The Ashland Beacon
Excitement has been building for the 72nd annual Greenup County Fair, which gets underway Tuesday evening and runs through Saturday, September 1, with livestock shows, beauty pageants, tractor pull, motocross, and of course the popular carnival rides. The opening ceremony event will feature a tribute to veterans at 6 p.m. Tuesday.
New to the fair this year is the Greenup’s Got Talent event on Thursday evening. “This is turning into a bigger event than I thought it would be,” said fair board chairman Jay Sizemore. “We’ve already got over 60 entries.” Talented locals can sign up before the show at 5 p.m. on Thursday.
“All of our vendor space is packed – there’s not room for another thing,” he said. “We’ve got so much going on. And, of course, it’s an election year so, we have all the politicians with booths. The beauty pageant is Tuesday – that always brings out a good crowd.” The Miss Greenup County Fair pageant is at the main arena at 7 p.m Tuesday, followed on Wednesday by the baby, toddler, youth and teen pageants on Wednesday.
As with all local fairs, the 4-H kids and their animals will be a focal point of each day. This year’s theme is Farm Pride – Greenup County Wide, said Lauren Pullin of the Greenup County Extension Service.
“We serve a very large area in Greenup County, so we have a good livestock program,” said Aaron Boyd of the Extension Service. “We’ll have around 200 kids showing livestock this year.
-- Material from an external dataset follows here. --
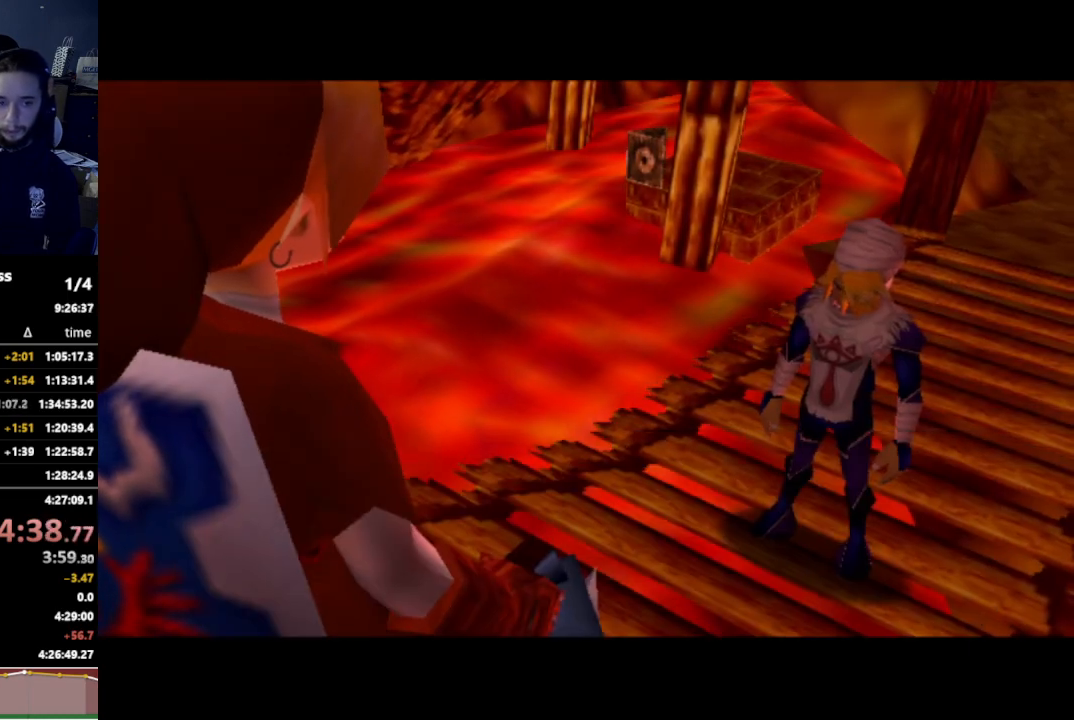
{"buttons": [], "left_stick": "center", "right_stick": "center", "events": [[33, "A", "up"]]}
They’re closed shows, which means only 4-H and FFA (Future Farmers of America clubs) can exhibit.”
Tuesday’s livestock events include beef cattle, rabbits and poultry. Wednesday will be the hog and feeder pig show in the morning, and the popular horse show in the evening. Thursday will be lambs, goats and dairy animals, with the Round Robin event in the afternoon where the animal showmanship winners will display their skills and animals.
“The fair is also going to have an animal show on Friday for special needs kids,” said Pullin. 4-H and FFA members will display their animals and explain how they are raised to any special needs youth from 9:30 a.m. until 2 p.m.
“Some of these kids work nearly all year with their animals,” Boyd explained, “although the biggest part of the work begins in the spring.” They prepare by feeding and grooming the animals and training them for presenting to the crowds and judges. Some of the youth go to livestock markets to get their animals, others come from family farms.
4-H club members can also submit entries for judging in the homemaking genre, with categories such as arts and crafts, food, food preservation, quilts and sewing. The Extension Service also has 10 homemakers’ clubs in Greenup County, with over 180 club members and members at large. Homemakers clubs are judged separately.
The homemaking exhibits will be on display at the Harold Rice Agriculture Building. “Even the booths are judged,” said Pullin. “Everyone comes
out to decorate their booth – they put a lot of thought and creativity into it.”
Fair goers can enjoy the bluegrass and gospel sing Friday evening at the pole barn, as well as the tractor pull.
“One of our most popular events is the tractor pull, which is one of the biggest in Kentucky,” said Sizemore. “People come from all other the state to take part. “And the lawnmower races are on Saturday – that’s always a lot of fun. We want to thank Grayson Rural Electric Cooperative with all of the support for these events. They really give us a lot of help.”
Saturday’s events kick off with recognition of the livestock skill winners, and auction of the grand champion and champion livestock. The Greenup Old Tractor Engines and Machinery group’s Antique Tractor Show begins at 10 a.m., with a dog show at 11 a.m.
Each day will also feature fun events for children such as the petting zoo and the carnival rides. All in all, the Greenup County Fair has something for everyone. Chainsaw artist Harley Dougherty will give demonstrations of his talent each day. Check the fair schedule for times.
“Hopefully, the weather will cooperate. We expect to have a really great fair this year,” said Sizemore.